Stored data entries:
☆ ☆ ☆ ☆

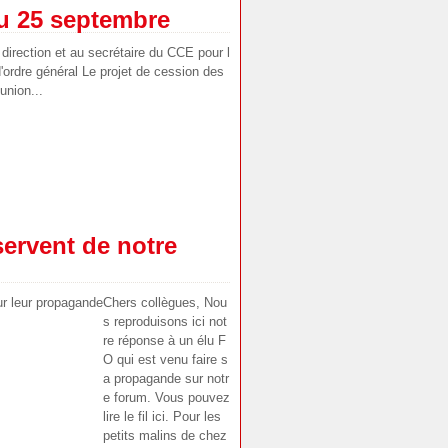
u 25 septembre
direction et au secrétaire du CCE pour l
'ordre général Le projet de cession des
union...
ervent de notre
Chers collègues, Nou
s reproduisons ici not
re réponse à un élu F
O qui est venu faire s
a propagande sur notr
e forum. Vous pouvez
lire le fil ici. Pour les
petits malins de chez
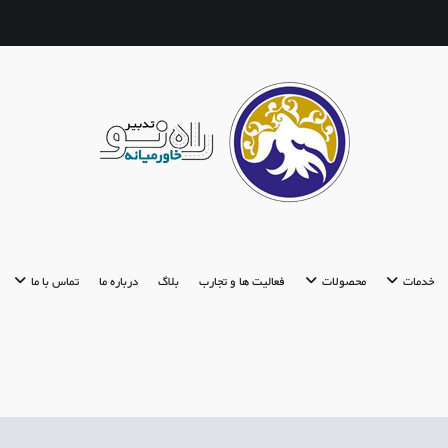
تدبیر راه نو
مشاوره تحصیلی | استعدادیابی | مشاوره ازدواج
خدمات
محصولات
فعالیت ها و تجارب
بلاگ
درباره ما
تماس با ما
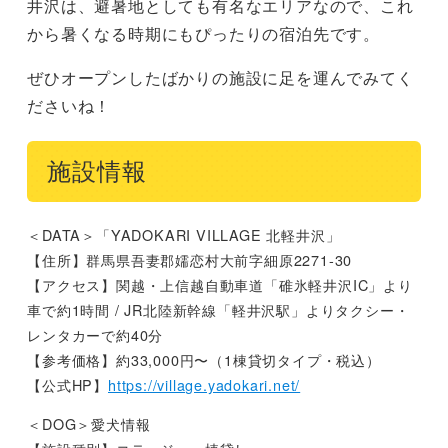
井沢は、避暑地としても有名なエリアなので、これ
から暑くなる時期にもぴったりの宿泊先です。
ぜひオープンしたばかりの施設に足を運んでみてく
ださいね！
施設情報
＜DATA＞「YADOKARI VILLAGE 北軽井沢」
【住所】群馬県吾妻郡嬬恋村大前字細原2271-30
【アクセス】関越・上信越自動車道「碓氷軽井沢IC」より
車で約1時間 / JR北陸新幹線「軽井沢駅」よりタクシー・
レンタカーで約40分
【参考価格】約33,000円〜（1棟貸切タイプ・税込）
【公式HP】
https://village.yadokari.net/
＜DOG＞愛犬情報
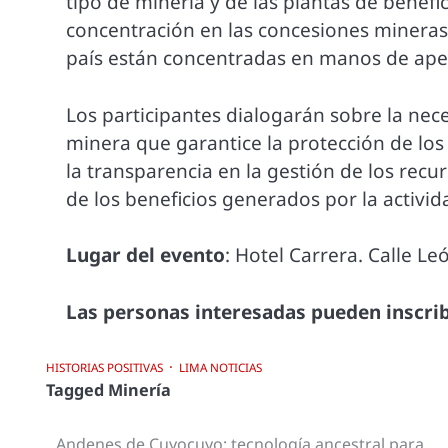
tipo de minería y de las plantas de benefi
concentración en las concesiones mineras
país están concentradas en manos de apena
Los participantes dialogarán sobre la ne
minera que garantice la protección de lo
la transparencia en la gestión de los recu
de los beneficios generados por la activid
Lugar del evento
: Hotel Carrera. Calle Le
Las personas interesadas pueden inscrib
HISTORIAS POSITIVAS
LIMA NOTICIAS
Tagged
Minería
Andenes de Cuyocuyo: tecnología ancestral para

☆ ☆ ☆ ☆

BRIEF: What belongs in the answer is each line above, reproduced exactly, and no picture.

RESULT BELOW:
u 25 septembre
direction et au secrétaire du CCE pour l
'ordre général Le projet de cession des
union...
ervent de notre
Chers collègues, Nou
s reproduisons ici not
re réponse à un élu F
O qui est venu faire s
a propagande sur notr
e forum. Vous pouvez
lire le fil ici. Pour les
petits malins de chez
تدبیر راه نو
مشاوره تحصیلی | استعدادیابی | مشاوره ازدواج
خدمات
محصولات
فعالیت ها و تجارب
بلاگ
درباره ما
تماس با ما
井沢は、避暑地としても有名なエリアなので、これ
から暑くなる時期にもぴったりの宿泊先です。
ぜひオープンしたばかりの施設に足を運んでみてく
ださいね！
施設情報
＜DATA＞「YADOKARI VILLAGE 北軽井沢」
【住所】群馬県吾妻郡嬬恋村大前字細原2271-30
【アクセス】関越・上信越自動車道「碓氷軽井沢IC」より
車で約1時間 / JR北陸新幹線「軽井沢駅」よりタクシー・
レンタカーで約40分
【参考価格】約33,000円〜（1棟貸切タイプ・税込）
【公式HP】
https://village.yadokari.net/
＜DOG＞愛犬情報
tipo de minería y de las plantas de benefi
concentración en las concesiones mineras
país están concentradas en manos de apena
Los participantes dialogarán sobre la ne
minera que garantice la protección de lo
la transparencia en la gestión de los recu
de los beneficios generados por la activid
Lugar del evento
: Hotel Carrera. Calle Le
Las personas interesadas pueden inscrib
HISTORIAS POSITIVAS
LIMA NOTICIAS
Tagged
Minería
Andenes de Cuyocuyo: tecnología ancestral para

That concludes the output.